In DSC thermogram, presence of a very shallow peak in case of binary system with its complete disappearance in ternary systems indicated formation of inclusion complex as explained by Diaz et al. (15)
The minor changes in the FTIR scans of the binary system indicate the presence of host–guest interactions and suggest the formation of hydrogen bonds between IRB and βCD. Due to complex formation, it could result in inclusion of tetrazole moiety into the hydrophobic cavity of βCD. These findings were in full agreement with earlier author Veiga et al. (11), who reported similar behavior for vinpocetine–βCD complex. The shift in characteristic bands of IRB in ternary systems was similar to that of binary system, indicating that water-soluble polymers played no role in interaction involved in complex formation.
Disappearance of prominent peaks in XRD of binary system scans indicate the strong interaction between drug and βCD (12), suggesting formation of stable hydrogen bonds as explained by Figueiras et al. (16). Appearance of more diffused patterns in case of ternary systems indicated further amorphization due to addition of polymers, as explained by Ammar et al. (12).
Naidu et al. (17) have found that a modification in the shape of drug particles was indicative of a new solid state. Hence, the changes in the particle shape and size as observed in SEM scans of binary and ternary systems suggested the change in the physical properties of the drug and CD, which concludes the formation of drug–CD–water-soluble polymer complex.
In case of PVP K-90, increasing the concentration from 2% w/w to 5% w/w improved the dissolution profile of drug which remained unchanged with further improvement of polymer concentration.
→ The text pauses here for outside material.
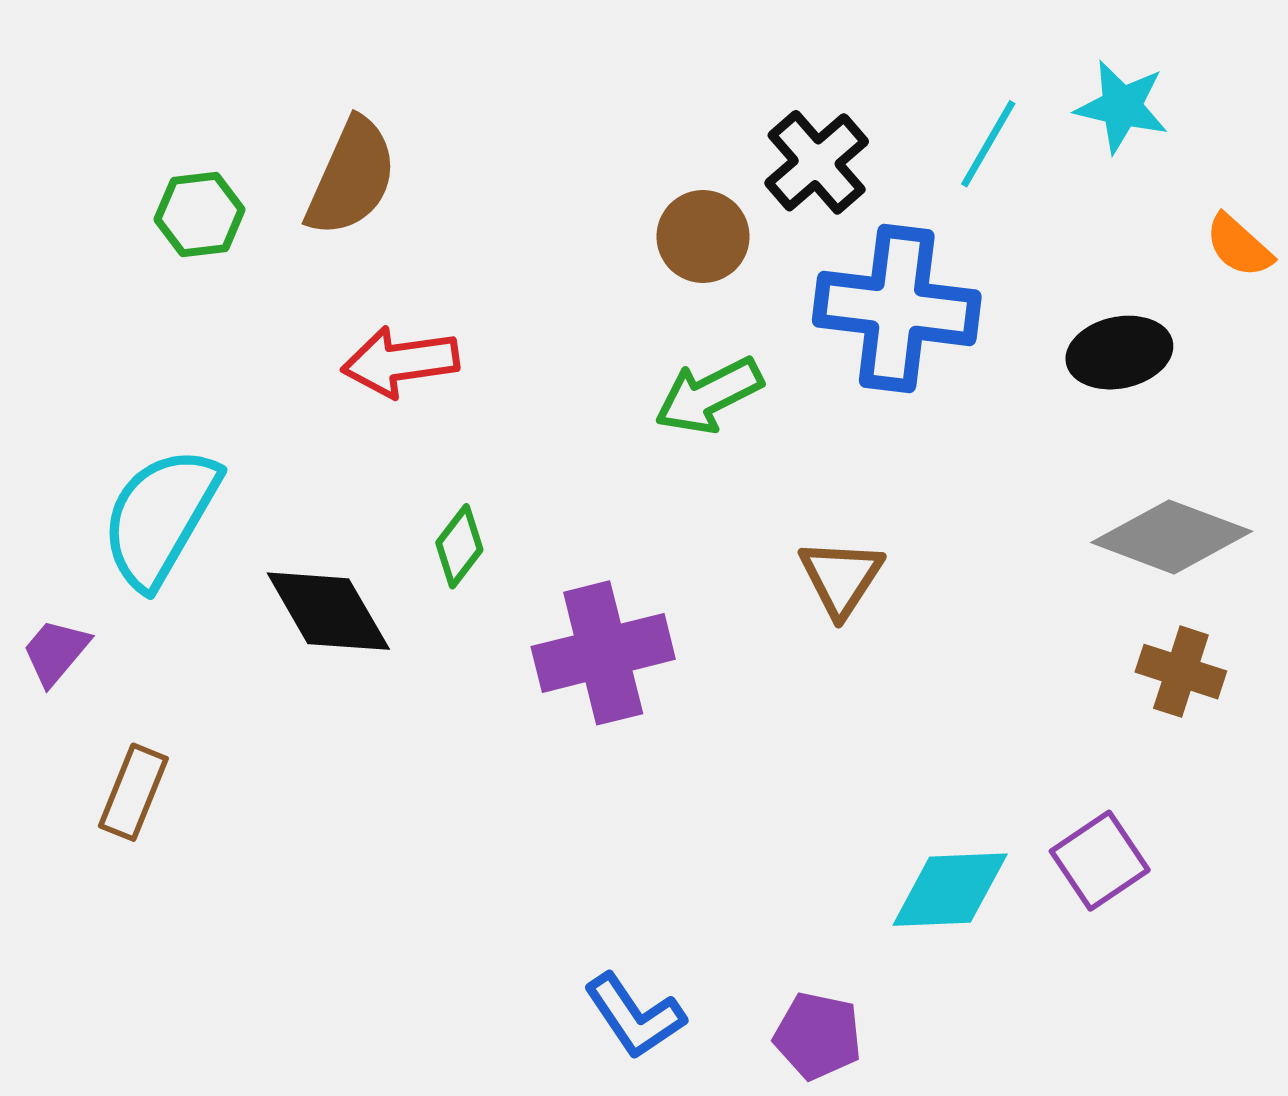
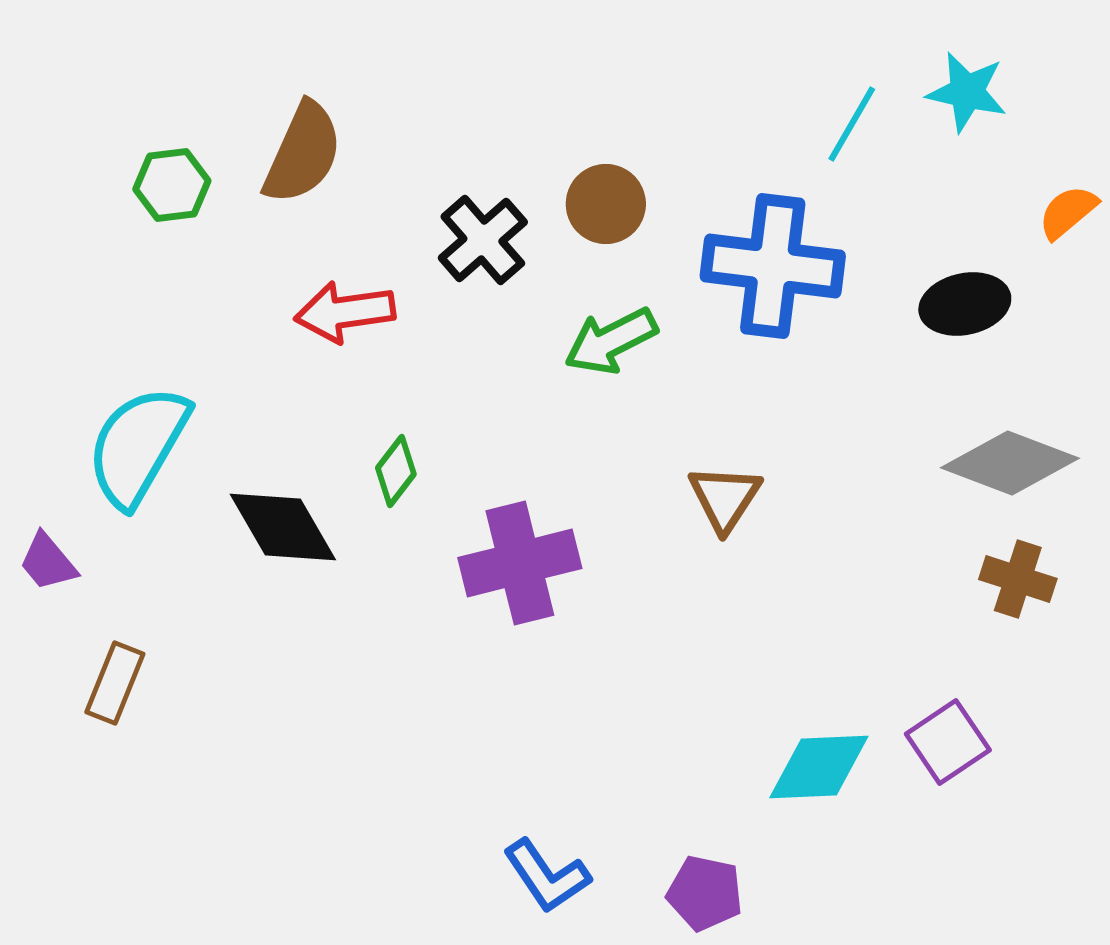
black cross: (817, 162) -> (483, 240), moved
orange semicircle: (1239, 246) -> (1068, 212), turned 98
purple trapezoid: (56, 652) -> (48, 562), turned -80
In PEG 4000, maximum dissolution rate was found at 10% w/w polymer concentration. Comparing the effect of polymers on the dissolution of IRB–βCD complexes, it is evident that PVP K-90 at a lower concentration of 5% w/w as compared to 10% w/w PEG 4000 exhibited the highest dissolution rate, and hence, it is the selected polymer.
The ternary system showed a 3.38- and 4.55-fold increase in dissolution rate as compared to the binary system and drug alone, respectively. The dissolution rate of glimeperide–β-cyclodextrin was improved by incorporation of 20% w/w of PVP. These results indicated the effectiveness of hydrophilic polymers on improving dissolution rate of the complex (18).
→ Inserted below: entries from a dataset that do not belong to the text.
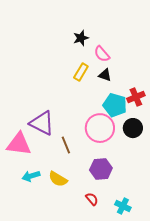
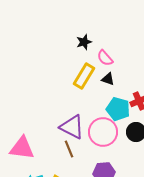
yellow rectangle: (81, 72) -> (84, 76), size x1.4
purple triangle: (42, 123) -> (72, 127), moved

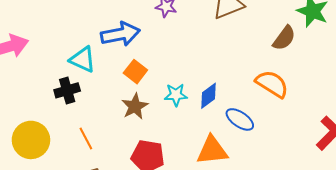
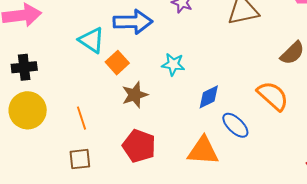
orange square: (135, 72) -> (117, 63), moved
black cross: (67, 90) -> (24, 67), moved
cyan star: (176, 95) -> (173, 64), moved

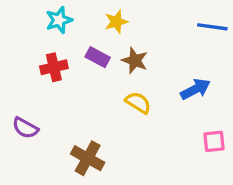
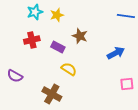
yellow star: (116, 22) -> (57, 15), moved
purple rectangle: (98, 57) -> (58, 47), moved
yellow semicircle: (138, 103) -> (69, 69), moved

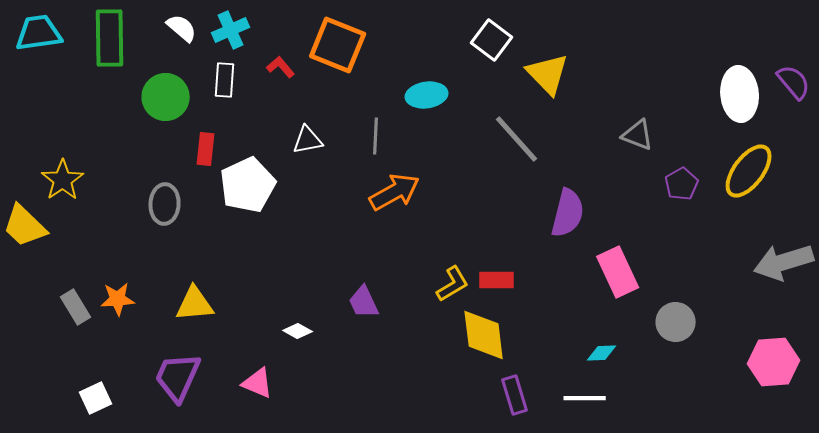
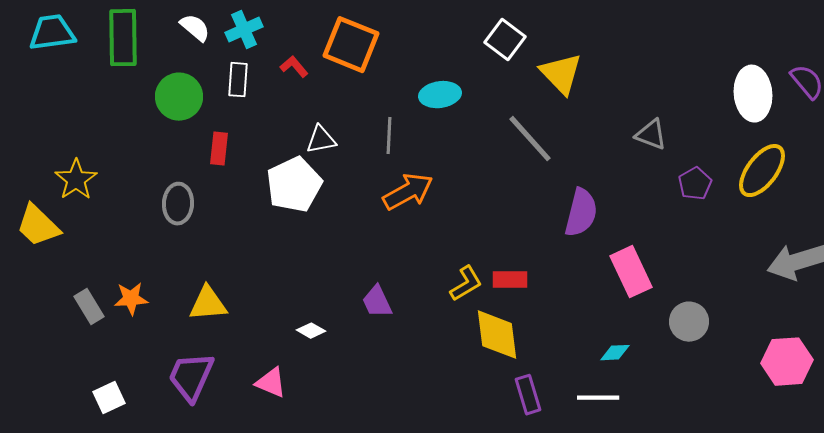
white pentagon: (248, 185) -> (294, 185), moved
From the results of the characterization studies of binary and ternary systems, it can be concluded that IRB forms inclusion complex with βCD. Incorporation of hydrophilic polymer can further aid in amorphization and particle size reduction of the complex, leading to further improvement in the dissolution rate of the complex. Thus, hydrophilic polymers can be utilized to enhance the solubility conferred by CD complexation.